Biodegradable and Bioresorbable Nanofibrous Materials for Medical and Other Applications
• Larry Marshall, Verdex Technologies, Inc.
      A new technology is presented for the “green” (no solvents) manufacture of biodegradable and bioresorbable functionalized nanofibrous materials. The materials are suitable for applications in wound care due to controlled delivery of oxygen and iodine. Attaching blood clotting powder additives to the fibers creates a hemostatic material. Potential applications into the industrial sector are also presented.

Asian Diaper and Training Pant Design Changes and Implications for Manufacturing
• Hidenori Tanaka, Zuiko Inc.
      This presentation describes the diaper and training pant designs appearing in Asia. Several interesting design variations of the latest trends will be described along with implication for manufacturing equipment.

Flashy Packaging and Body Hugging Products — An Update on Hygiene Absorbent Product Trends
• Pricie Hanna, Price Hanna Consultants, LLC
      What are leading hygiene product marketers and their material and equipment suppliers doing to add value and competitive differentiation to their products? This presentation highlights important examples of innovative hygiene absorbent products and material developments driving global trends. Significant new product features and performance enhancements are identified in selected baby care, feminine hygiene and adult incontinence products worldwide. Material and equipment advances that are enabling hygiene product innovations and value enhancements are also described.

Thursday, October 18

Where are the Hidden Costs in Your Non-Core Process
• Stefan Sulzmaier, SGS Germany GmbH
      Looking at production cost and efficiency has always been very important for the success and development of any production facility, be it raw materials, intermediates or consumer goods. But especially in highly optimized sectors like the nonwovens industry the room for improvement has often been maxed-out already. It has therefore become necessary to look at new ways to increase efficiencies. 
      The paper will look at two ways to walk beyond the trodden paths. At first it will describe the experience and lessons from the Lean program that SGS has used to improve its services. This program had been started on corporate level and has lead to excellent improvements in efficiency and reduction in cost. 
      Secondly the paper describes more radical ways to look at the hidden cost: How to get rid of the cost factors that are not essential for the core competencies of a company by outsourcing. The major question to be asked and answered in the paper is: Is outsourcing beyond your cafeteria or cleaning services a way you as a player in the nonwoven industry, or as a major consumer goods manufacturer, can go?

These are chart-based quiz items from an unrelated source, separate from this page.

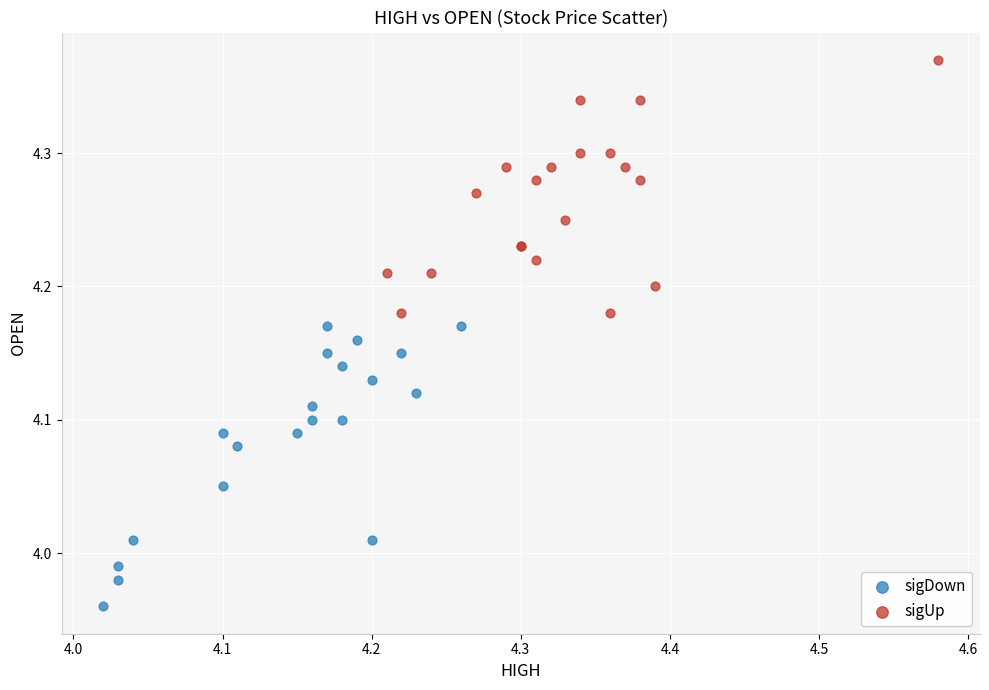

Which series contains the highest Y value?

sigUp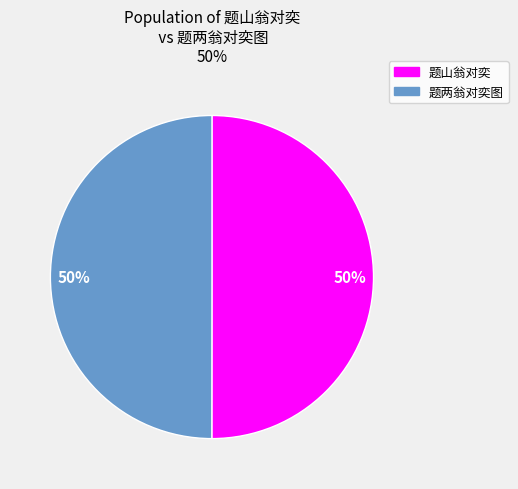

To the nearest percent, what is the average slice percentage?

50%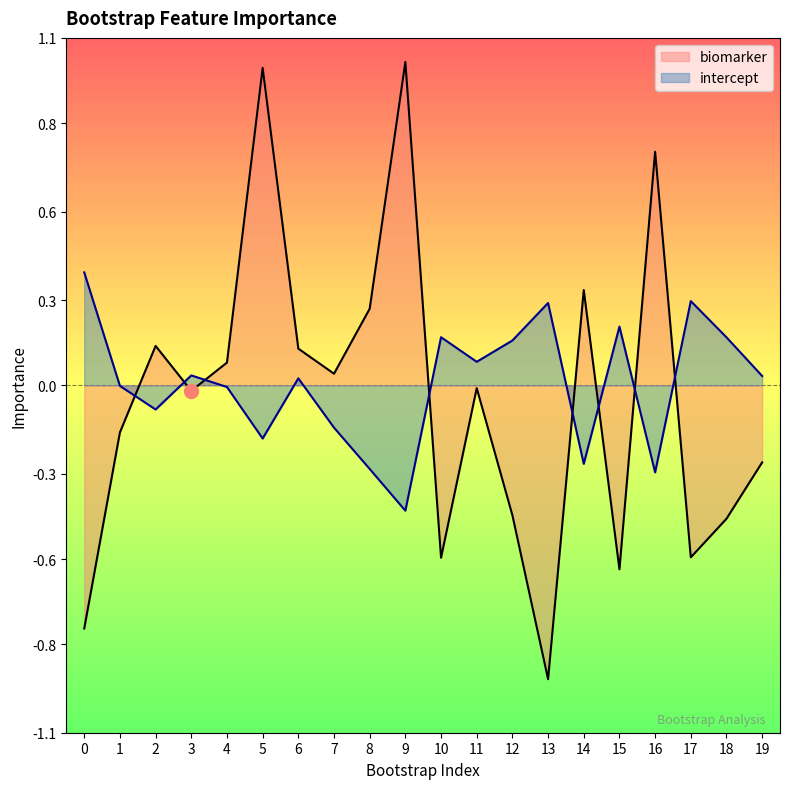

Which series has the largest total across all categories?

intercept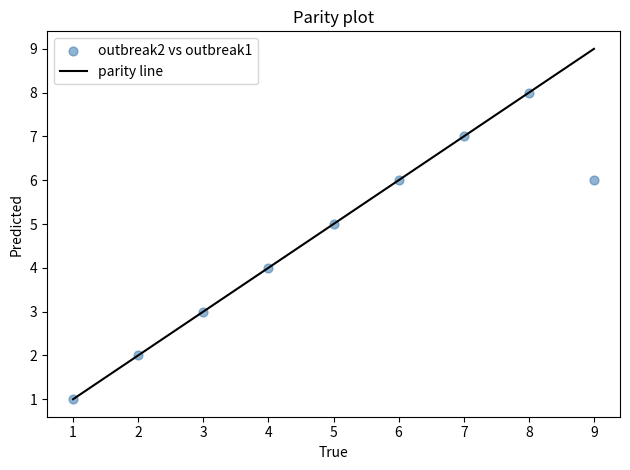

What is the range of Y values (max minus min)?

7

Intellectual Property for Superabsorbent Polymers — Past, Present and Future Prospects
• Rick Jezzi, A.D. Jezzi & Associates, LLC
      This paper will present a review of the intellectual property minefield that currently exists in the area of superabsorbents polymers. It will discuss the status of some of the historical patents that have surrounded this technology and its applications, and help eliminate some of the myths that have developed in the industry. It will review the current patents in both their product application and their technology as well as discuss future trends and the companies that are driving these.

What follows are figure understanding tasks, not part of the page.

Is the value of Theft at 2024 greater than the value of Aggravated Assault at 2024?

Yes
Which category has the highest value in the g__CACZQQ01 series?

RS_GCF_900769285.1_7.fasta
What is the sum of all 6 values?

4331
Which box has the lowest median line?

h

Low Pulp or No Pulp? — Ultra-High Percent SAP Cores for Baby and Adult Disposables
• Mark Bolyen, Marketing Technology Service, Inc.
      This presentation covers technical and performance issues for thin absorbent core diapers and absorbent pads. It presents new performance data on AFF-type designs, pulpless and near pulpless possibilities, and alternatives involving system designs. Viable alternative strategies for high SAP cores will be discussed and demonstrated with commentary.

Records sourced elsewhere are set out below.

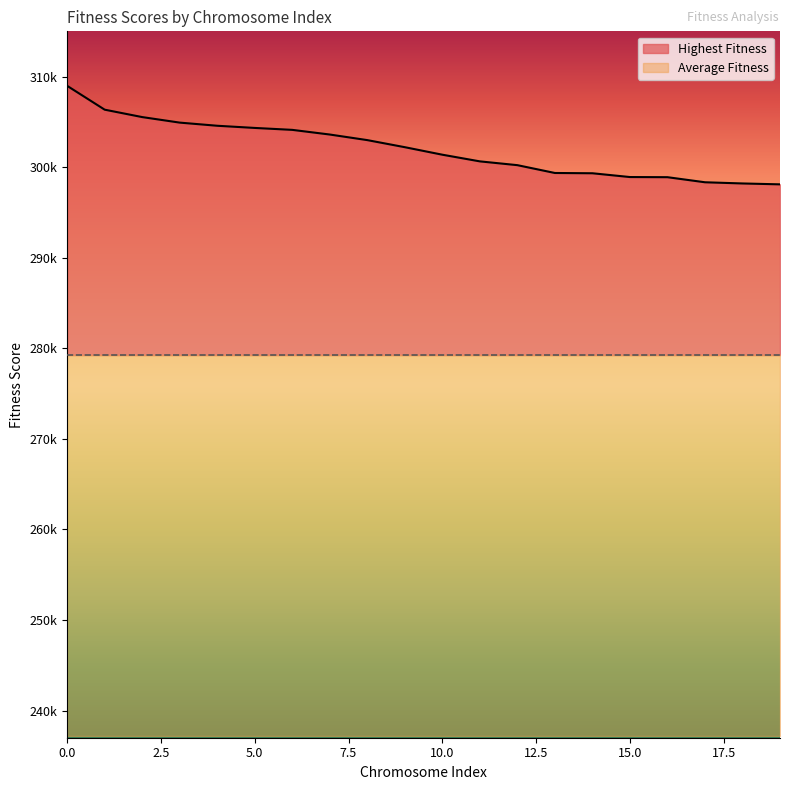

How many values are below 302206?

10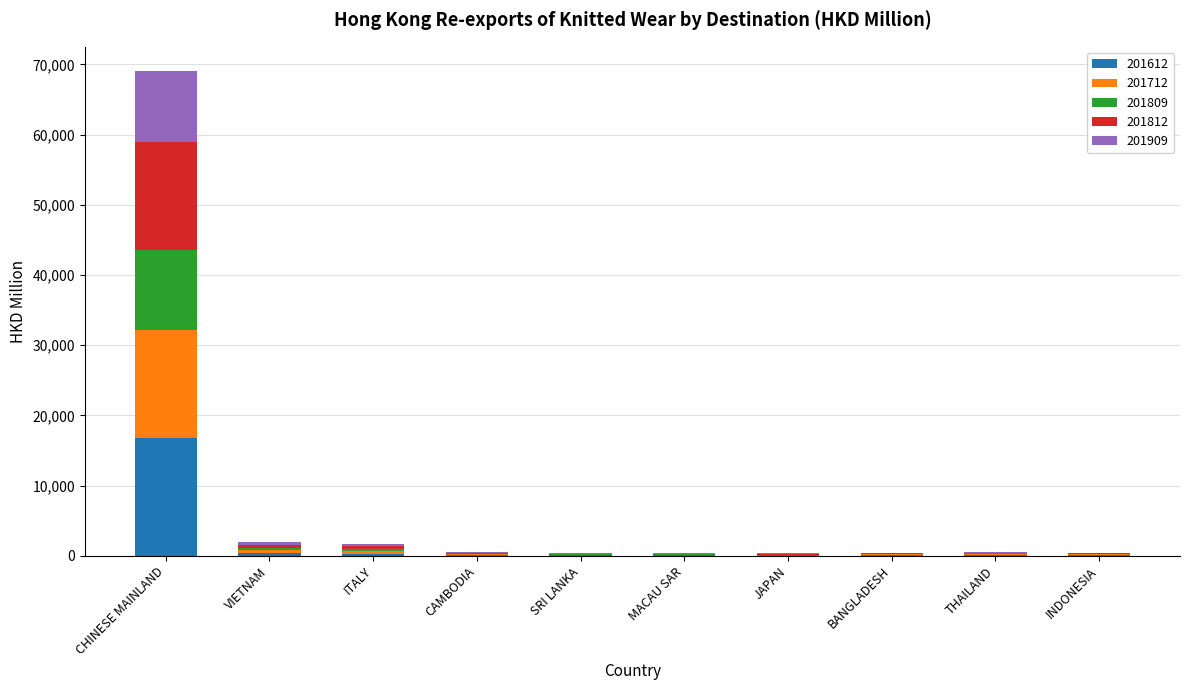

At which category is the sum across all series the highest?

CHINESE MAINLAND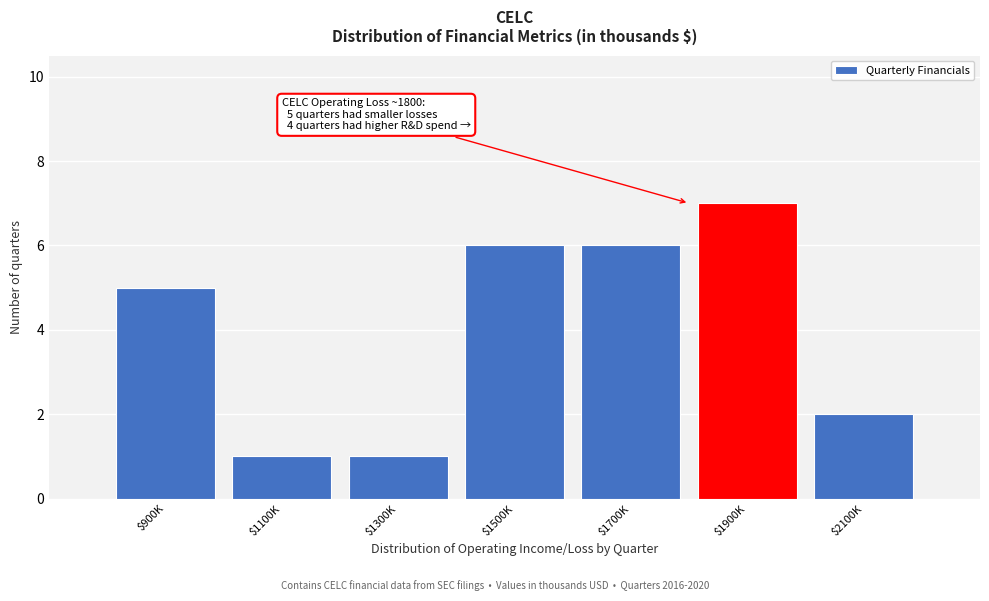

Reading left to right, what are all the values shown in this chart?

5	1	1	6	6	7	2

Tricks of the Trade — Mixing SAP Types in Composites and Layered Structures
• Jim Hanson, Marketing Technology Service, Inc.
      There are many possibilities and iterations available when designing very high percent SAP absorbent products and ultra-thin cores that perform at peak efficiency. One fertile area to explore when balancing costs, performance and in-field results is the use of blends of different types. This presentation illustrates some ultra-thin possibilities with blended and layered SAP composites.